U.S. troops have been deployed along the line between Iraq’s northern Nineveh and Kirkuk provinces to support a planned Iraqi army campaign to retake a district of Kirkuk from the Daesh terrorist group, a Peshmerga source said Saturday.
“Large concentrations of U.S. troops have arrived in the Al-Qaraj area some 90 kilometers southeast of Mosul,” Younis Kuran, a Peshmerga officer, told Anadolu Agency.
Armed with “smart” artillery batteries, the U.S. troops are there to support a planned Iraqi army campaign to recapture Kirkuk’s Hawija district, according to Kuran.
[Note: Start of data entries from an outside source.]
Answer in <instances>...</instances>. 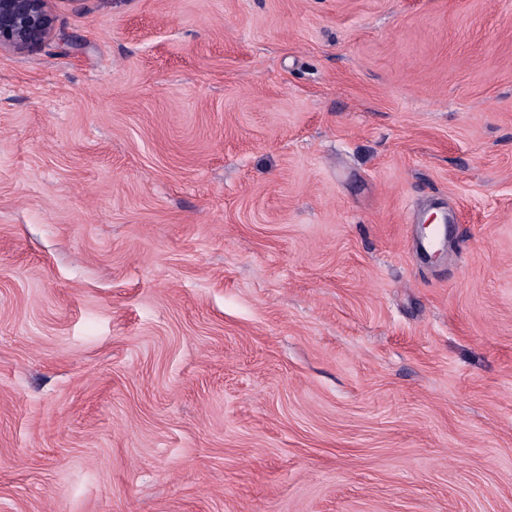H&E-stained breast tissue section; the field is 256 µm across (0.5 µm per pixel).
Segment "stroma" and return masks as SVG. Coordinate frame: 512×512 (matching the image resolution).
Returning a JSON list of instances; mask_svg holds the SVG:
<instances>
[{
    "label": "stroma",
    "instance_id": "35a3bbf8",
    "mask_svg": "<svg viewBox=\"0 0 512 512\" xmlns=\"http://www.w3.org/2000/svg\"><path fill=\"white\" fill-rule=\"evenodd\" d=\"M51 8L0 47V512H512V0Z\"/></svg>",
    "mask_w": 512,
    "mask_h": 512
}]
</instances>
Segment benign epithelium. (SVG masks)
Segmentation results:
<instances>
[{"mask_svg": "<svg viewBox=\"0 0 512 512\" xmlns=\"http://www.w3.org/2000/svg\"><path fill=\"white\" fill-rule=\"evenodd\" d=\"M53 23L49 0H0V47L22 51L39 45Z\"/></svg>", "mask_w": 512, "mask_h": 512, "instance_id": "benign-epithelium-1", "label": "benign epithelium"}]
</instances>
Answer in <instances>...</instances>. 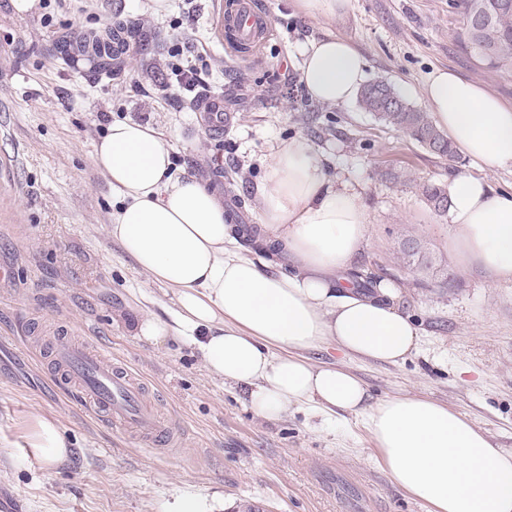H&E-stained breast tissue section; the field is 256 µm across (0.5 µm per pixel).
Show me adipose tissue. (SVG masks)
I'll return each mask as SVG.
<instances>
[{
    "instance_id": "obj_1",
    "label": "adipose tissue",
    "mask_w": 512,
    "mask_h": 512,
    "mask_svg": "<svg viewBox=\"0 0 512 512\" xmlns=\"http://www.w3.org/2000/svg\"><path fill=\"white\" fill-rule=\"evenodd\" d=\"M300 81L312 100L346 105L358 97L367 60L329 35L302 51ZM437 125L489 173L512 167V106L447 69L424 84ZM257 186L261 245L290 256L294 271L229 250L224 207L194 180L171 176L170 150L157 131L112 122L94 161L121 207L107 233L142 272L173 288L183 341L215 378L249 386V403L277 419L290 404L363 416L391 480L428 512H512V450L493 447L472 421L434 400L403 395L368 404L363 383L333 364L302 355L313 346L396 364L416 350L419 331L387 289L366 296L345 274L366 244L362 188L331 179L325 158L300 137L269 149ZM449 214L465 260L512 281V190L468 174L449 181ZM41 462L63 461L67 443L51 419L35 421L30 442Z\"/></svg>"
}]
</instances>
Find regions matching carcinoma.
I'll return each instance as SVG.
<instances>
[{"mask_svg":"<svg viewBox=\"0 0 512 512\" xmlns=\"http://www.w3.org/2000/svg\"><path fill=\"white\" fill-rule=\"evenodd\" d=\"M463 28L461 39L465 47L474 51L488 67L499 69L512 64V0H461ZM96 44V51L104 74H111L110 40ZM361 107L373 113L378 120L411 137L431 153L451 157L454 149L448 139L433 125L427 113L415 109L394 92L385 81H374L364 86L359 95ZM422 194L427 204L437 213L448 211V189L440 184L423 186ZM404 257L429 269L432 261L422 254L414 241L402 245Z\"/></svg>","mask_w":512,"mask_h":512,"instance_id":"carcinoma-1","label":"carcinoma"}]
</instances>
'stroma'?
<instances>
[{"mask_svg":"<svg viewBox=\"0 0 512 512\" xmlns=\"http://www.w3.org/2000/svg\"><path fill=\"white\" fill-rule=\"evenodd\" d=\"M273 32L255 55L231 59L213 37L210 0H38L17 14L0 0V512H172L185 495L208 512L247 501L262 512H428L395 485L362 417L292 407L259 416L243 387L212 377L198 354L168 337L138 334L143 310L172 321L177 306L105 231L118 204L95 166L96 144L116 120L162 133L172 172L201 182L231 223L259 229L256 186L269 146L302 137L326 156L330 176L361 183L367 245L354 270L372 290L391 286L399 311L420 331L407 359L387 364L313 349L342 366L371 401L413 394L447 405L512 449V282L461 261L448 215L423 185L452 173L477 175L462 153L445 158L379 121L359 103L312 101L299 81L300 49L334 34L366 57L368 80L388 82L428 111L422 88L450 69L512 106V65L490 69L459 38L457 0H350L333 17H312L298 0H261ZM136 16L130 45L111 75L75 46L106 24ZM191 60L204 82L176 83ZM224 99L229 120L212 131L199 106ZM416 240L433 270L402 259ZM58 336L90 342L143 382L146 398L184 436L166 453L112 428L66 400L52 377ZM53 418L68 459L27 458L36 417Z\"/></svg>","mask_w":512,"mask_h":512,"instance_id":"35a3bbf8","label":"stroma"}]
</instances>
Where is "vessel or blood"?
<instances>
[{
    "instance_id": "1",
    "label": "vessel or blood",
    "mask_w": 512,
    "mask_h": 512,
    "mask_svg": "<svg viewBox=\"0 0 512 512\" xmlns=\"http://www.w3.org/2000/svg\"><path fill=\"white\" fill-rule=\"evenodd\" d=\"M272 29L269 13L256 0H221L216 31L237 53L261 47ZM54 379L65 393L75 394L95 418L134 433L153 446L166 448L173 433L144 397L143 386L123 367L106 362L98 349L61 339L53 349Z\"/></svg>"
}]
</instances>
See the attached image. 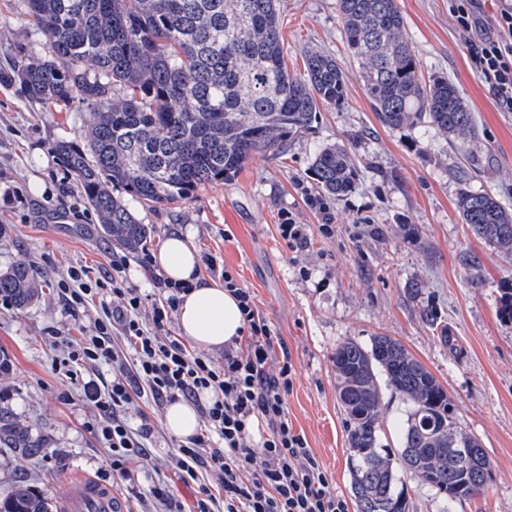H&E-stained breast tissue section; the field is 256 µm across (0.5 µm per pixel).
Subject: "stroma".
<instances>
[{
    "label": "stroma",
    "mask_w": 512,
    "mask_h": 512,
    "mask_svg": "<svg viewBox=\"0 0 512 512\" xmlns=\"http://www.w3.org/2000/svg\"><path fill=\"white\" fill-rule=\"evenodd\" d=\"M452 4L398 0L425 76L452 80L474 114L477 134L467 143L418 127H383L340 32L336 0H281L289 72L304 75L306 51L334 55L347 78L346 104L321 110L313 130L287 153L255 156L235 180L202 186L168 207L149 209L132 198L126 204L154 229L147 253L157 252L172 229L191 231L199 256L215 258L253 294L297 372L288 416L335 491L351 494L331 357L345 339L366 345L384 335L434 374L458 427L492 464L488 491L455 503L453 512H512V321L499 315L500 297L512 289V255L475 237L456 212L464 188L494 193L512 209V112L499 111L472 71ZM14 43L52 56L23 0H0V48ZM87 121L78 104L46 108L31 102L20 83L0 86V224L7 228L0 267L30 265L43 284L30 308L0 302V357L9 364L0 371V404L48 440L36 457L0 448V491L22 476L57 497L70 477L85 474L110 484L127 512H166L151 493L158 480L170 479L175 500L189 504L202 485L223 496L218 475L207 470L189 483L174 478L173 456L184 440L167 430L163 407L145 396L126 411L131 426L146 421L153 430L151 456L139 464L140 492L131 494L112 470L111 452L89 430L95 408L52 369L62 342L81 340L102 313L93 302L81 319L70 315L57 286L69 268L105 272L123 255L129 282L153 291L138 255H124L104 237L55 149L58 141L79 139ZM334 142L351 146L359 181L322 211L306 200L317 192L308 167L319 146ZM228 211L234 223L225 222ZM287 218L304 226L305 247L291 250L282 239ZM328 220L330 237L320 229ZM428 310L435 322L425 319Z\"/></svg>",
    "instance_id": "1"
}]
</instances>
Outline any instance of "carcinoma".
I'll return each instance as SVG.
<instances>
[{
    "label": "carcinoma",
    "instance_id": "carcinoma-1",
    "mask_svg": "<svg viewBox=\"0 0 512 512\" xmlns=\"http://www.w3.org/2000/svg\"><path fill=\"white\" fill-rule=\"evenodd\" d=\"M54 59L27 45L0 82H20L48 107L77 100L90 122L82 141L56 145L96 212L101 231L129 253L143 250L153 228L114 190L149 208L177 203L206 184L235 179L257 154L279 156L311 130L320 108L346 100V77L332 55H306V73L284 62L278 0H23ZM341 32L362 61L364 89L381 125L426 127L453 138L476 133L473 112L446 77L422 78L404 34L397 0H336ZM351 147L325 144L310 173L320 200L357 186ZM462 221L477 237L512 255V211L486 192L462 191ZM42 292L22 265L0 271V301L17 309ZM336 397L348 431V469L358 512H407L402 476L447 503L485 492L491 463L478 440L458 429L448 393L399 341L345 340L332 356ZM407 404L401 448L381 444L382 387ZM47 447L0 406V448L28 457ZM461 448L475 451L470 462ZM54 498L20 478L0 494V512H54Z\"/></svg>",
    "mask_w": 512,
    "mask_h": 512
}]
</instances>
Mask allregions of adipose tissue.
Returning <instances> with one entry per match:
<instances>
[{
    "mask_svg": "<svg viewBox=\"0 0 512 512\" xmlns=\"http://www.w3.org/2000/svg\"><path fill=\"white\" fill-rule=\"evenodd\" d=\"M154 264L169 280L190 285L177 307L182 336L210 351L241 336L244 324L238 303L223 286L201 277L191 233L172 230L155 253Z\"/></svg>",
    "mask_w": 512,
    "mask_h": 512,
    "instance_id": "1",
    "label": "adipose tissue"
}]
</instances>
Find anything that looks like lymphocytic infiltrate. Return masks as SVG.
<instances>
[{
    "instance_id": "obj_1",
    "label": "lymphocytic infiltrate",
    "mask_w": 512,
    "mask_h": 512,
    "mask_svg": "<svg viewBox=\"0 0 512 512\" xmlns=\"http://www.w3.org/2000/svg\"><path fill=\"white\" fill-rule=\"evenodd\" d=\"M499 13L484 18L479 0H456L458 27L466 33L473 70L493 92L500 111L512 112V0H501ZM224 288L237 300L245 325L242 336L224 346L223 362L194 351L165 327L175 310L183 283L154 275L164 291L155 301L151 324L139 319L142 294L128 282L125 262L113 259L111 272L90 277L87 268L71 269L58 286L72 316H80L89 300L99 299L103 315L94 321L87 342L68 343L56 371L73 378L74 366L108 365L112 380L82 385L97 417L94 430L112 452V469L135 481L133 460L147 455L124 416L134 397L146 395L162 405L179 399L199 404L204 430L180 446L174 467L180 479H197L199 470L224 476V497L216 499L200 487L192 507L176 504L175 512H349L335 493L304 433L288 416L287 397L296 370L283 354L277 373L267 365L273 355L274 331L259 312L254 297L230 270H222ZM261 467H254L255 456Z\"/></svg>"
}]
</instances>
“U.S. troops and vehicles have converged on the area and are now preparing to shell the targeted district,” the Peshmerga officer said.
Last week, the Iraqi army began deploying troops to the Shirqat and Hawija districts -- respectively located in the Saladin and Kirkuk provinces -- with the aim of reestablishing control over northern Iraq, much of which was overrun by Daesh in mid-2014.
Central, northern and eastern Kirkuk, meanwhile, have remained under the control of Kurdish forces (Peshmerga and Asayish) since the Iraqi army fled before the terrorist group’s 2014 advance.
Daesh has recently suffered a string of military defeats at the hands of Iraqi security forces and a U.S.-led coalition.
Late last month, the group was driven from the Tal Afar district in the northern Nineveh province. And in July, the city of Mosul -- once the capital of Daesh’s self-proclaimed “caliphate” -- fell to the army after a nine-month campaign.